Sedikit gambaran bahwa GMNI adalah organisasi berwatak nasionalis, menghimpun semua golongan mahasiswa, dan ideologi yang dianut organisasi ini pun marhaenisme ajaran Bung Karno. Sejak lahirnya organisasi ini pada tanggal 23 Maret 1954, memang didasari untuk setia merawat ajaran Bung Karno.
Tahun 2016 saya mulai bergabung di GMNI Cabang Majene.
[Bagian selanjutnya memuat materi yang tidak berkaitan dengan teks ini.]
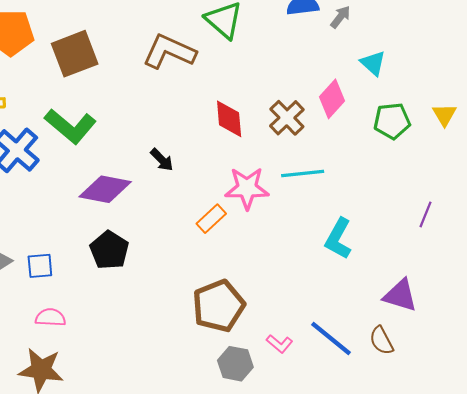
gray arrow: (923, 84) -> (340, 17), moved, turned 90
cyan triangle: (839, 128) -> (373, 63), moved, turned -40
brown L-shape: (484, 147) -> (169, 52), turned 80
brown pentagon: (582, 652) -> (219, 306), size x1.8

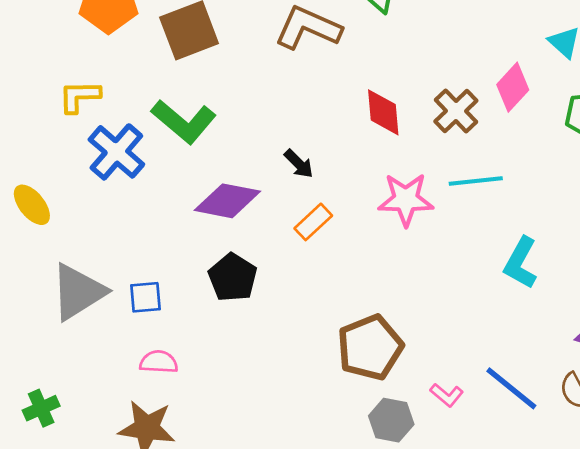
orange rectangle: (211, 219) -> (313, 222), moved

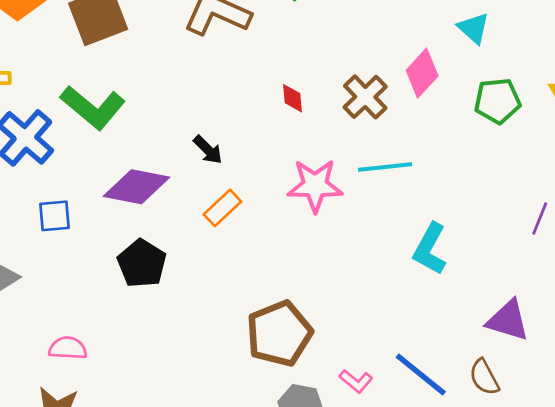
red diamond: (383, 112) -> (292, 98), size x0.6
blue square: (145, 297) -> (55, 216), moved

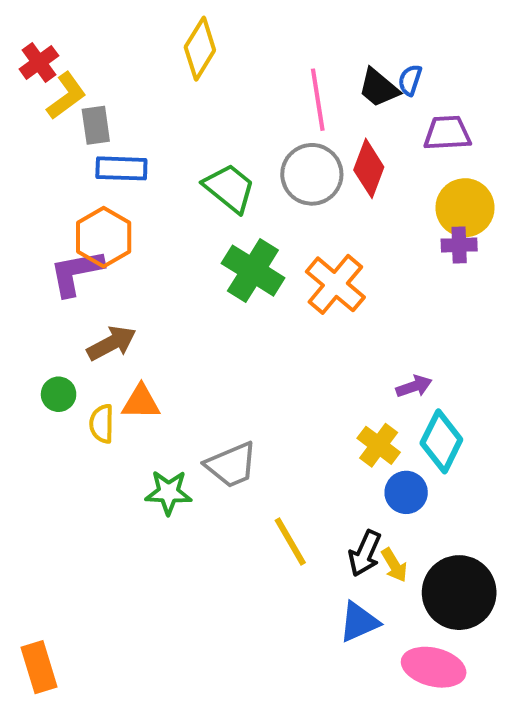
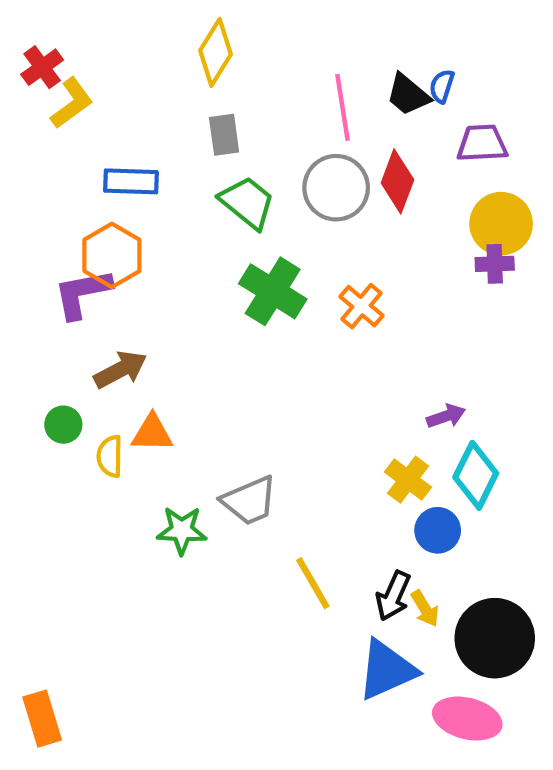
gray rectangle: (96, 125) -> (224, 135), moved
orange cross: (335, 284) -> (361, 306), size x0.7
blue triangle: (359, 622) -> (387, 670), size x1.4

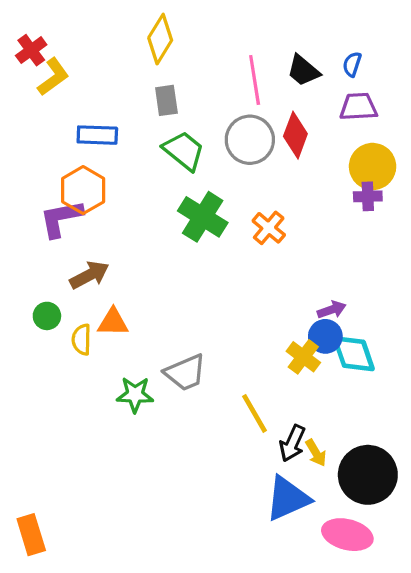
blue semicircle: (442, 86) -> (352, 64), moved
cyan diamond: (476, 475) -> (354, 354), turned -45
blue circle: (438, 530) -> (325, 336), moved
yellow line: (313, 583) -> (255, 413), moved

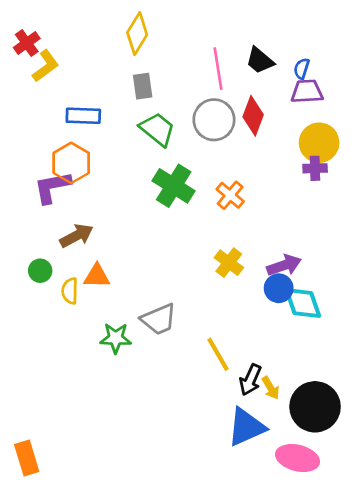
blue semicircle: (352, 64) -> (302, 69), moved
purple arrow: (332, 310) -> (284, 265), size x1.4
yellow cross: (303, 357) -> (229, 263), moved

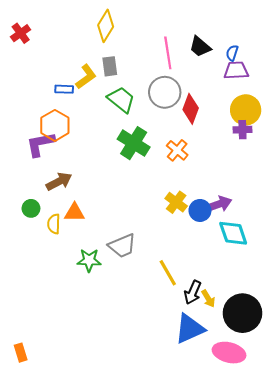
yellow L-shape: (46, 66) -> (86, 77), moved
blue rectangle: (83, 116) -> (64, 89), size x0.7
red diamond: (253, 116) -> (191, 109), moved
blue circle: (279, 288) -> (200, 210), moved
orange rectangle: (27, 458) -> (21, 353), size x0.7

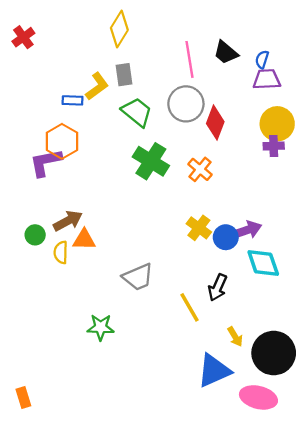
brown arrow: (59, 181) -> (68, 221), moved
green star: (89, 260) -> (101, 327), moved
black arrow: (193, 292) -> (218, 288), moved

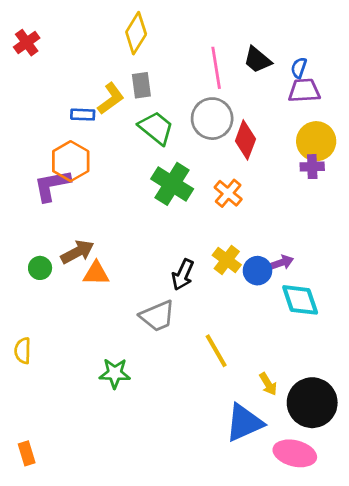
purple arrow: (247, 230) -> (281, 263), size x0.7
yellow semicircle: (61, 252) -> (23, 351), moved
black arrow: (218, 288) -> (183, 275), moved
Awalnya saya tak tahu banyak tentang GMNI, dan waktu itu juga pemikiran masih konservatif soal beda keyakinan dan perbedaan beda kulit.
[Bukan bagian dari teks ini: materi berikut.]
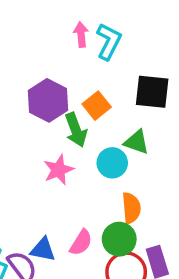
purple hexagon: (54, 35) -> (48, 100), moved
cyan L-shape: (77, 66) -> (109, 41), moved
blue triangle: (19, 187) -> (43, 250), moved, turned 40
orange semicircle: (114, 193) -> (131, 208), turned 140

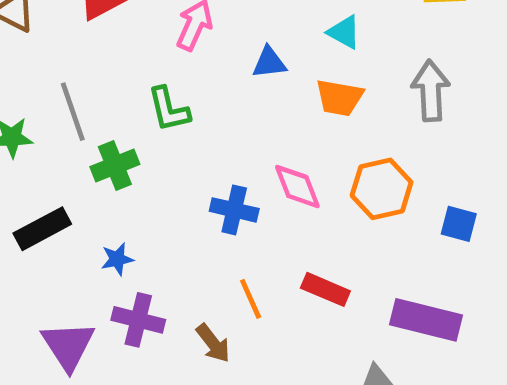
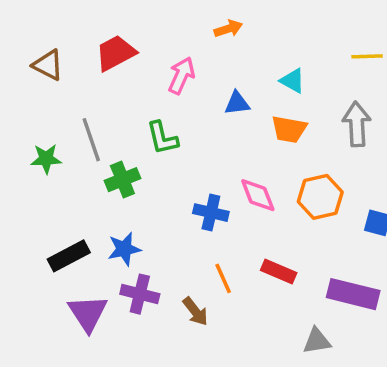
black rectangle: (42, 229) -> (69, 256), moved
blue star: (117, 259) -> (124, 249), size x1.4

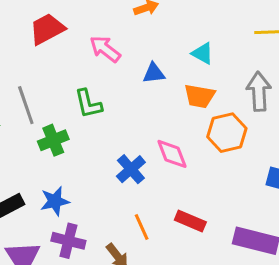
pink arrow: (181, 75) -> (105, 49), turned -76
orange hexagon: (320, 197) -> (227, 133), moved
blue cross: (211, 213) -> (131, 169), turned 36

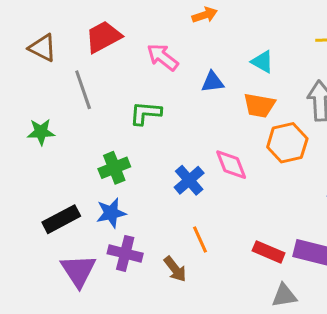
green L-shape: (88, 104) -> (145, 113), turned 108
gray line: (26, 105) -> (83, 90), moved
green cross: (53, 140) -> (114, 168), moved
red rectangle: (190, 221) -> (269, 252), moved

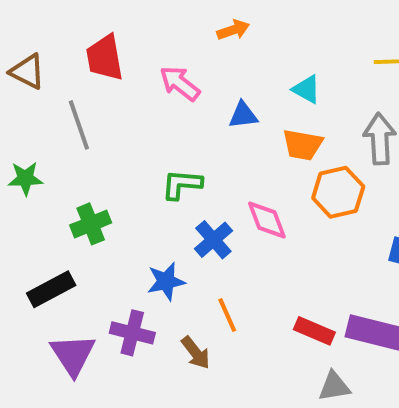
red trapezoid: (103, 37) -> (105, 58), turned -72
green L-shape: (145, 113) -> (182, 184), moved
green cross: (114, 168) -> (91, 224), moved
blue star: (111, 213) -> (166, 281), moved

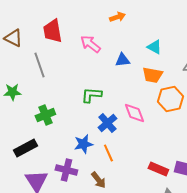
orange line: (227, 315) -> (108, 153), moved

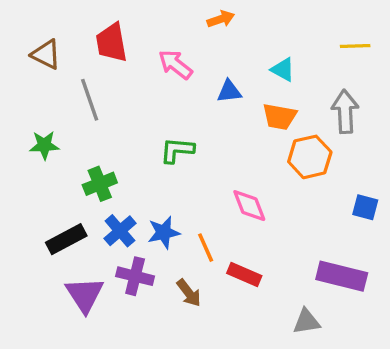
pink diamond: (134, 113) -> (249, 206), moved
blue cross: (107, 123) -> (120, 231), moved
red rectangle: (158, 169) -> (244, 274), moved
Mungkin wajarlah karena saya memang berasal dari kampung yang masih kuat dengan dogma perbedaan agama, dan waktu di sekolah pun teman hanya sebatas orang-orang satu daerah dan satu agama.
Sehingga saat masuk di GMNI pemikiran konservatif itu mulai terkikis, pemikiran saya pun mulai terbuka untuk tidak membatasi bergaul dengan yang beda suku dan agama. Bahkan, makin lama saya merasa bahwa pertemanan pun makin kuat dengan adanya keberagaman.
Melalui GMNI saya belajar arti keberagaman yang mampu terbalut dalam persaudaraan, bukan hanya soal agama dan budaya yang berbeda, bahkan pemikiran sekalipun.
Selama bergabung di GMNI ada banyak beragam pemikiran, ada yang kadang membawa kebiasaan budayanya, ada yang pemikirannya selalu bahas cabul-cabul, ada yang terlalu serius, ada yang suka sekali guyonan, dan ada pula yang terlalu keras mendidik anggota GMNI.
Namun, dibalik keberagaman itu saya banyak belajar arti perbedaan yang mampu terhimpun menjadi satu dalam satu wadah. Melalui berbagai keberagaman itu, ada potensi masing-masing dan peranan penting di dalam organisasi. Sehingga saat ada kegiatan organisasi terlihat jelas semua punya bidang untuk menyukseskan kegiatan.
Dari situ pula, saya sadar dibalik banyaknya keberagaman justru sebagai kekuatan besar untuk menyelesaikan suatu pekerjaan dan menyelesaikan berbagai permasalahan.
Selama berada di GMNI, saya banyak berteman yang berasal dari Enrekang, Mamuju Tengah, Mamuju Utara, Mamasa, Polewali Mandar, dan Majene, bahkan di luar Sulawesi Barat sekalipun. Romantisasi terus terbalut dan selalu kami ingat saat berada di kampung.
Sehingga ketika waktu libur kuliah tiba, momen-momen keberagaman dan perbedaan yang pernah dilakukan di GMNI Cabang Majene membuat kami rindu untuk bisa bertemu. Mendorong kami agar bisa kembali terhimpun dan belajar bersama di bawah naungan organisasi GMNI, bahwa segala keberagaman di dalamnya menyatu dalam bingkai persaudaraan.